On reflection, Quicken Spell is probably the major barrier here. If you allowed swift actions to sub in then you could get three spells off per round.
Even if you said you could only use Quicken Spell once, there are still a ton of "Swift X" spells in the 3.5 splat books, so I'm sure someone would come up with a heinous combo to break everything.
There's a VERY good reason for NOT allowing the conversion of actions into swift actions: Swift actions are designed and implemented with the specific concept that they can only be used once per round. For example, Quickened spells are swift actions to cast. If you allow players to convert move actions into swift actions, players could easily cast three spells in a single round as a matter of course. There's a reason that Multi-Spell, which allows multiple Quickened spells per round, is an Epic Level Feat.

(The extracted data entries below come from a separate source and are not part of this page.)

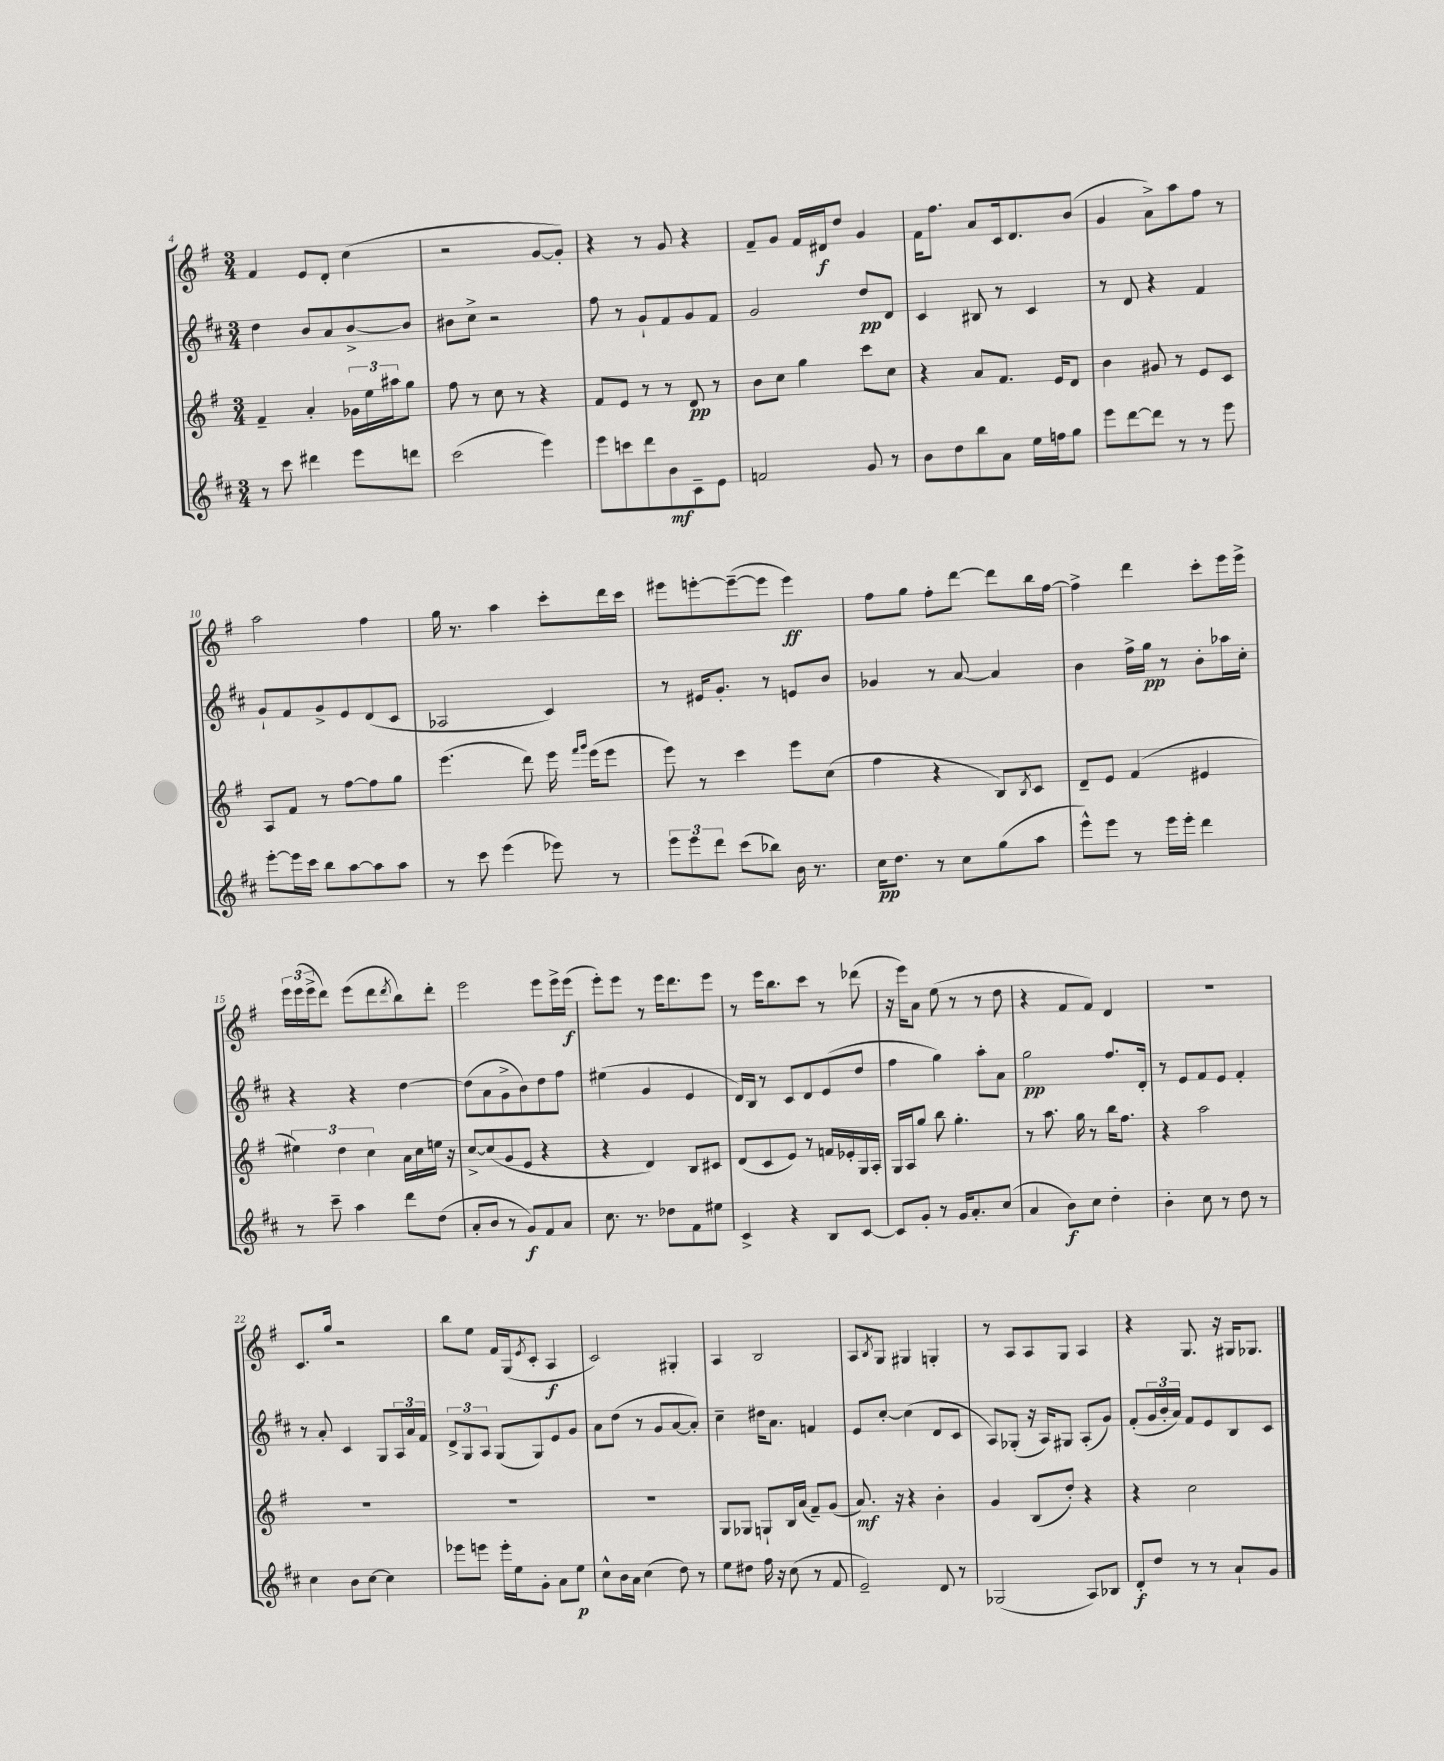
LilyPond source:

<<
\new StaffGroup <<
\new Staff = "s0" {
    \clef treble \key g \major \numericTimeSignature \time 3/4
    fis'4 e'8 d'8-. c''4( |
    r2 g'8~ g'8-.) |
    r4 r8 g'8 r4 |
    fis'8-- g'8 fis'16 dis'16\f d''8 g'4 |
    fis'16 fis''8. a'8 c'16 d'8. b'8( |
    g'4 a'8->) a''8 fis''8 r8 |
    a''2 fis''4 |
    g''16 r8. a''4 c'''8-. d'''16 c'''16 |
    eis'''8 e'''8~-. e'''8~--( e'''8 e'''4\ff) |
    fis''8 g''8 fis''8-. d'''8~ d'''8 b''16 fis''16~ |
    fis''4-> d'''4 c'''8-. e'''16 e'''16-> |
    \tuplet 3/2 { e'''16 e'''16( e'''16-> } d'''8) e'''8( d'''8 \acciaccatura { d'''8 } b''8) d'''8-. |
    e'''2 e'''8 e'''16-> e'''16\f( |
    e'''8-.) e'''8 r8 e'''16 d'''8. e'''8 |
    r8 e'''16 b''8. c'''8 r8 des'''8( |
    r16 e'''16) a'8 e''8( r8 r8 d''8 |
    r4 fis'8 fis'8) d'4 |
    R2. |
    c'8. g''16 r2 |
    b''8 e''8 fis'16 g16( \acciaccatura { e'8 } c'8-. a4\f |
    c'2) gis4-. |
    a4 b2 |
    a8 \acciaccatura { b8 } g8 gis4 g4-. |
    r8 a8 a8 g8 a4 |
    r4 g8. r16 gis16 ges8. \bar "|." |
}
\new Staff = "s1" {
    \clef treble \key d \major \numericTimeSignature \time 3/4
    d''4 b'8 a'8 b'8~-> b'8 |
    bis'8 cis''8-> r2 |
    fis''8 r8 g'8-! fis'8 g'8 fis'8 |
    g'2 d''8\pp d'8 |
    cis'4 bis8 r8 cis'4 |
    r8 d'8 r4 fis'4 |
    g'8-! fis'8 g'8-> e'8 d'8( cis'8 |
    aes2 cis'4) |
    r8 eis'16 g'8.-. r8 e'8 b'8 |
    ges'4 r8 a'8~ a'4 |
    b'4 fis''16-> g''16\pp r8 b'8-. aes''16 cis''16-. |
    r4 r4 d''4~ |
    d''8( a'8 g'8-> b'8) d''8 fis''8 |
    eis''4( g'4 e'4 |
    d'16) b16 r8 cis'8 d'8 e'8( d''8 |
    fis''4 g''4) a''8-. a'8 |
    g''2\pp fis''8. d'16-. |
    r8 e'8 fis'8 e'8 fis'4-. |
    r8 a'8-. cis'4 g8 \tuplet 3/2 { a16 a'16 fis'16 } |
    \tuplet 3/2 { d'8-> g8 a8 } g8( g8) e'8 g'8 |
    a'8 d''8( r8 g'8 a'8~ a'8-.) |
    cis''4-- dis''16 a'8. f'4 |
    e'8 cis''8~-. cis''4( d'8 cis'8 |
    a8) ges8-.( r16 a16) gis8 a8-.( g'8) |
    fis'8-.( \tuplet 3/2 { g'16 b'16-. a'16) } fis'8 e'8 b8 cis'8 \bar "|." |
}
\new Staff = "s2" {
    \clef treble \key g \major \numericTimeSignature \time 3/4
    fis'4-- a'4-. \tuplet 3/2 { ges'16 e''16 ais''16 } g''8 |
    fis''8 r8 c''8 r8 r4 |
    fis'8 e'8 r8 r8 d'8\pp r8 |
    b'8 c''8 g''4 c'''8 c''8 |
    r4 a'8 fis'8. e'16 d'8 |
    b'4 gis'8 r8 e'8 c'8 |
    a8 fis'8 r8 fis''8~ fis''8 g''8 |
    e'''4.( d'''8) e'''16 \grace { fis'''16 g'''16 } e'''16( e'''8 |
    e'''8) r8 c'''4 e'''8 c''8( |
    fis''4 r4 b8) \acciaccatura { b8 } c'8 |
    d'8-- e'8 fis'4( eis'4 |
    \tuplet 3/2 { eis''4) d''4 c''4 } a'16 c''16 e''16 r16 |
    c''8~-> c''8( g'8 e'8 r4 |
    r4 d'4) b8 cis'8 |
    d'8( c'8 e'8) r8 f'16 ees'16-. g16 a16-. |
    g16 a16 g''8 b''8 g''4.-. |
    r8 a''8. g''16 r8 b''16 fis''8. |
    r4 a''2 |
    R2. |
    R2. |
    R2. |
    g8 ges8 g8-! b16 a'16( fis'8--) g'8( |
    a'8.\mf) r16 r4 b'4-. |
    g'4 b8( d''8-.) r4 |
    r4 c''2 \bar "|." |
}
\new Staff = "s3" {
    \clef treble \key d \major \numericTimeSignature \time 3/4
    r8 cis'''8 dis'''4 e'''8 d'''8 |
    cis'''2( e'''4) |
    e'''8 c'''8 d'''8 b'8\mf cis'8-- e'8 |
    f'2 g'8 r8 |
    b'8 d''8 b''8 a'8 e''16 f''16 g''8 |
    e'''8 d'''8~ d'''8 r8 r8 e'''8 |
    e'''8~-. e'''16 cis'''16 b''8 a''8~ a''8 a''8 |
    r8 cis'''8 e'''4( ees'''8) r8 |
    \tuplet 3/2 { e'''8 e'''8 d'''8 } cis'''8( bes''8) b'16 r8. |
    cis''16\pp d''8. r8 cis''8 g''8( a''8 |
    e'''8-^) e'''8 r8 e'''16 e'''16-. d'''4 |
    r8 cis'''8-- a''4 d'''8 d''8( |
    a'8-. b'8 r8 g'8\f) fis'8 a'8 |
    cis''8. r8. des''8 fis'8 eis''8 |
    cis'4-> r4 b8 cis'8~ |
    cis'8 g'8-. r8 g'16 a'8.-. cis''8( |
    a'4 b'8\f) cis''8 d''4-. |
    b'4-. cis''8 r8 d''8 r8 |
    cis''4 b'8 cis''8~ cis''4 |
    ees'''8 e'''8 e'''16-. e''16 g'8-. a'8 e''8\p |
    cis''8-^ b'16 a'16 cis''4( d''8) r8 |
    e''8 dis''8 fis''16 r16 cis''8( r8 fis'8 |
    e'2--) d'8 r8 |
    ges2( a8) bes8 |
    d'8-.\f d''8 r8 r8 a'8-! g'8 \bar "|." |
}
>>
>>
\layout { \context { \Score currentBarNumber = #4 } }
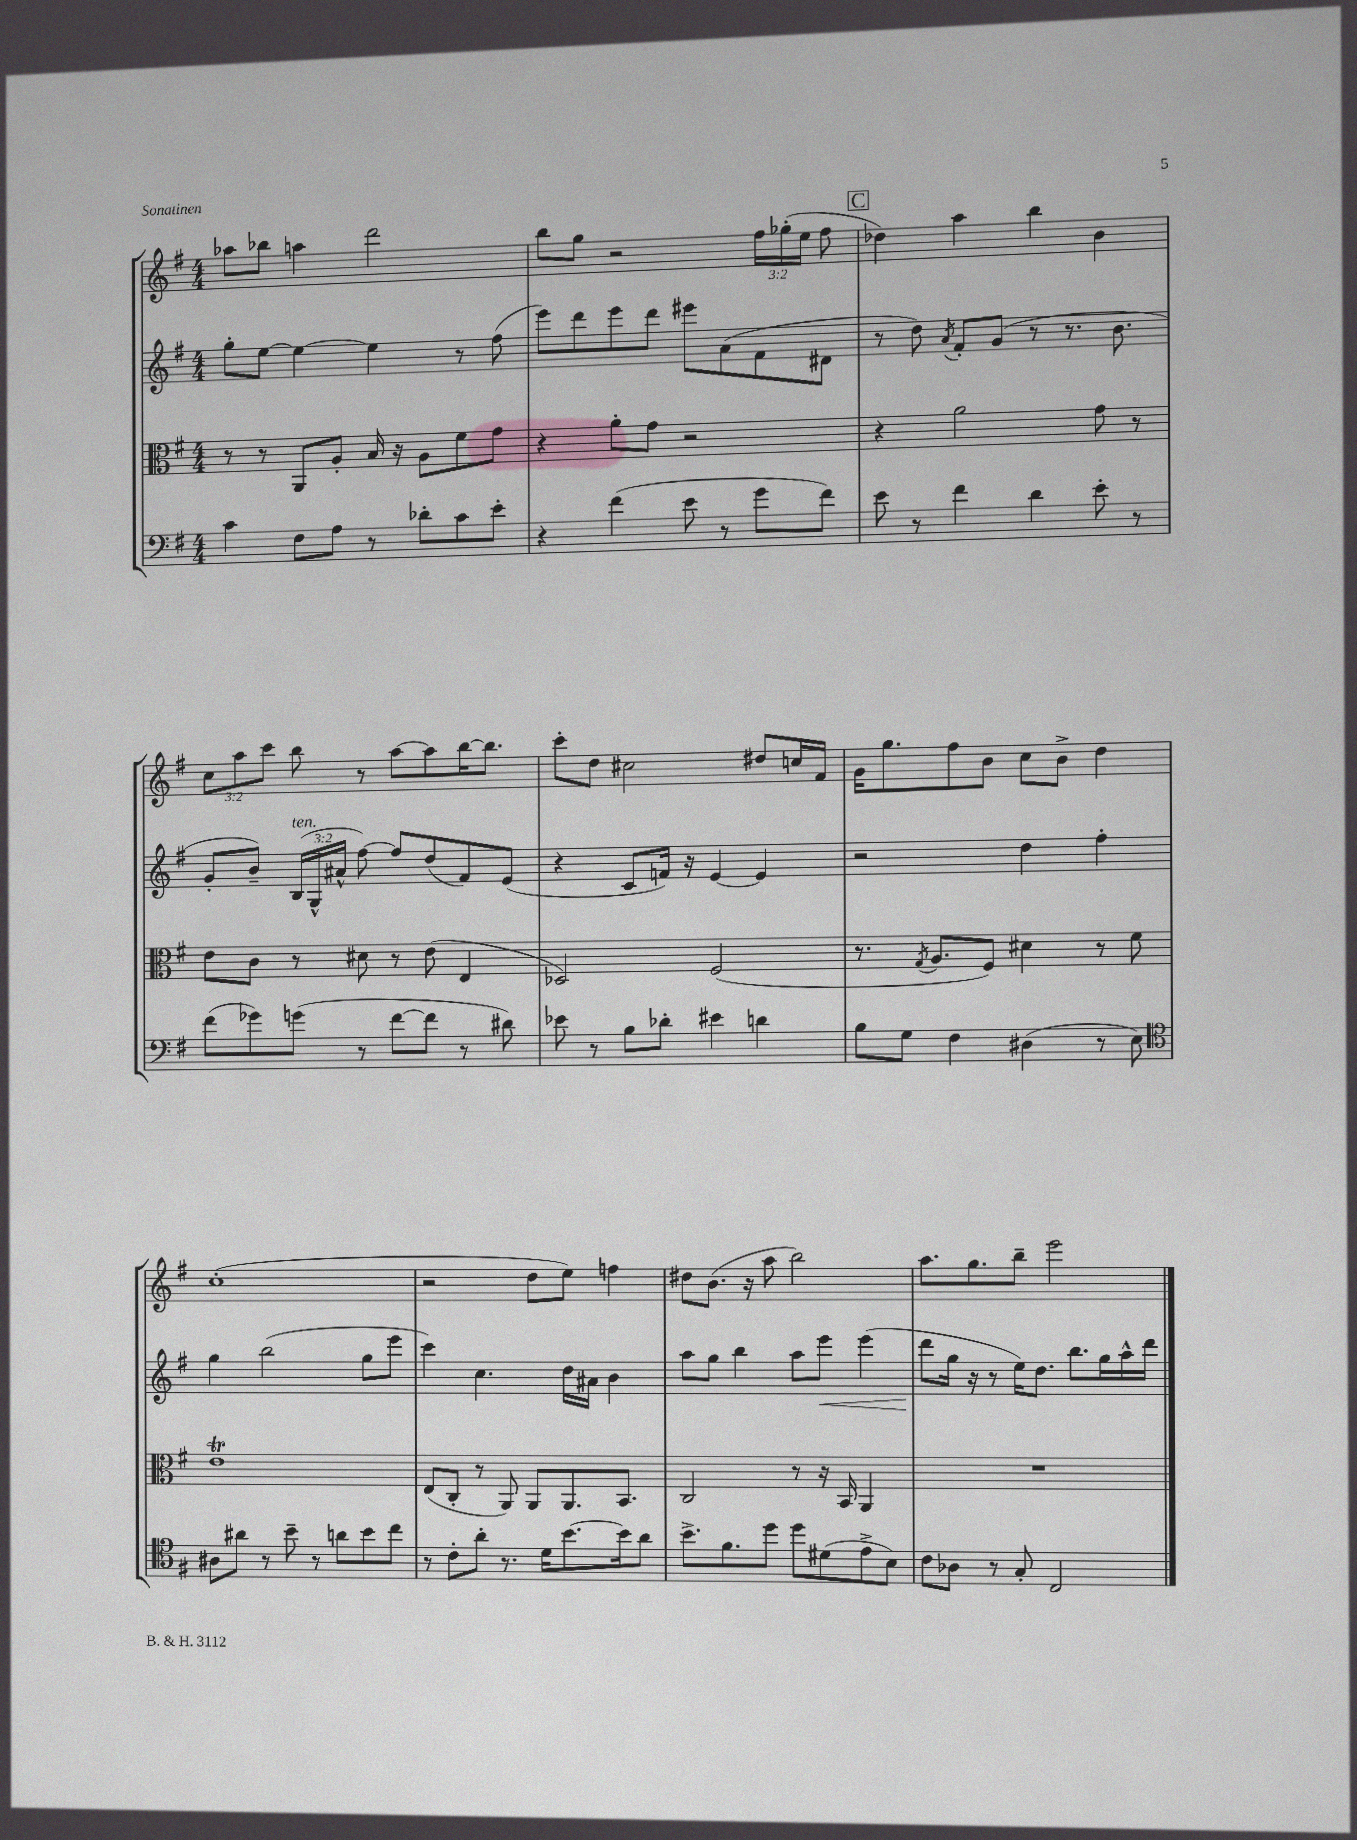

Indeed, the general standing idea behind a swift action is it expends a decent amount of energy but not a lot of time.
Plus...well it's a game and some times there needs to be rules to prevent abuse and keep things on track, so only 1 swift action per turn.
Epic Meepo(RPG Superstar 2009 Top 16, 2012 Top 32)
Morgen wrote:
Indeed, the general standing idea behind a swift action is it expends a decent amount of energy but not a lot of time.
This.
A swift action is instantaneous, but has a 6-second recharge. Quickened spells and several PFRPG class abilities are built and balanced based on this assumption.